INPUT DATA Block Start

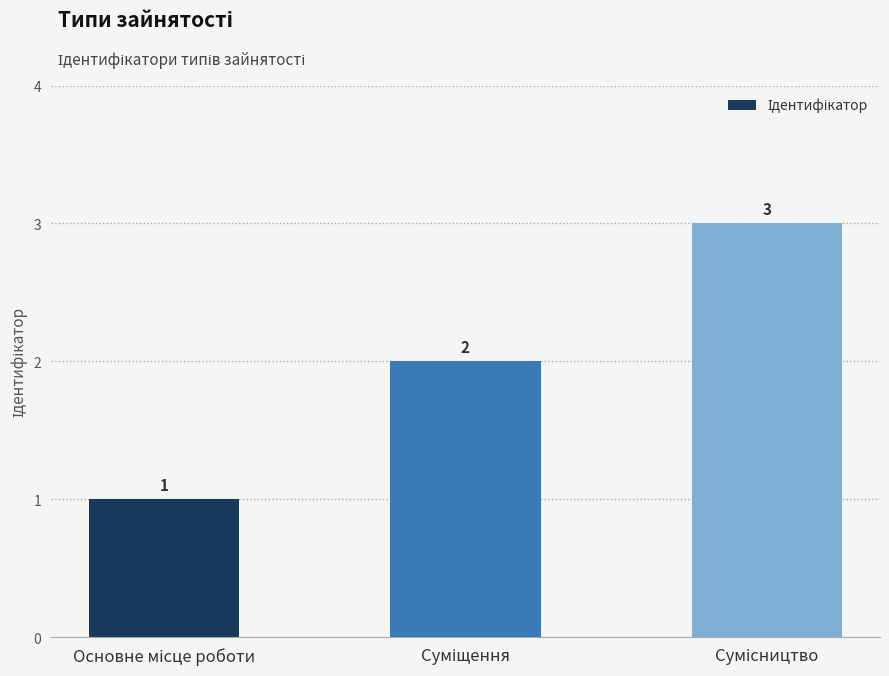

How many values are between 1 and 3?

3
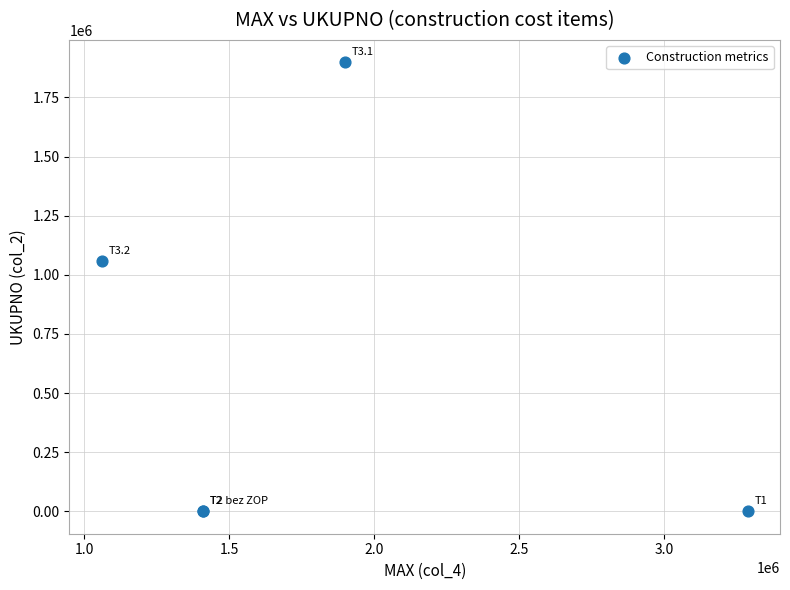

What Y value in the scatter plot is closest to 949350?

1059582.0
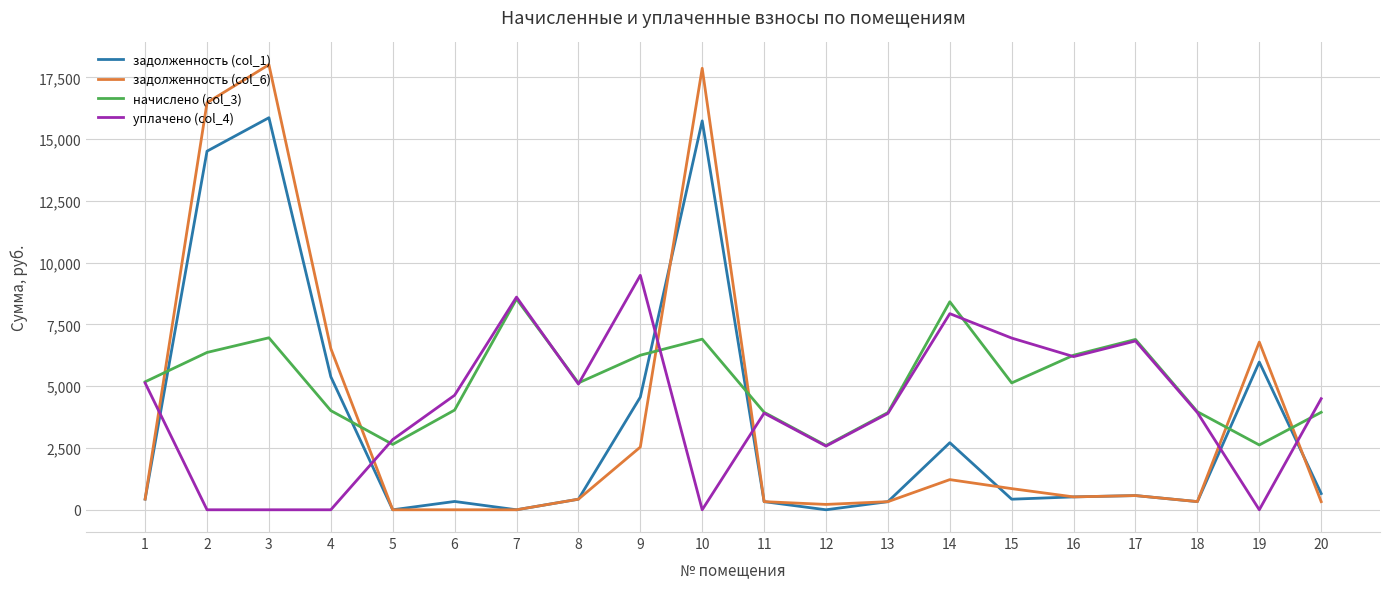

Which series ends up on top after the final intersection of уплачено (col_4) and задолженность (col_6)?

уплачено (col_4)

INPUT DATA Block End

== WHAT YOU NEED TO DO ==
Please copy out every line of the data above word for word, leaving out the pictures.

== WRITTEN SOLUTION ==
How many values are between 1 and 3?

3

What Y value in the scatter plot is closest to 949350?

1059582.0

Which series ends up on top after the final intersection of уплачено (col_4) and задолженность (col_6)?

уплачено (col_4)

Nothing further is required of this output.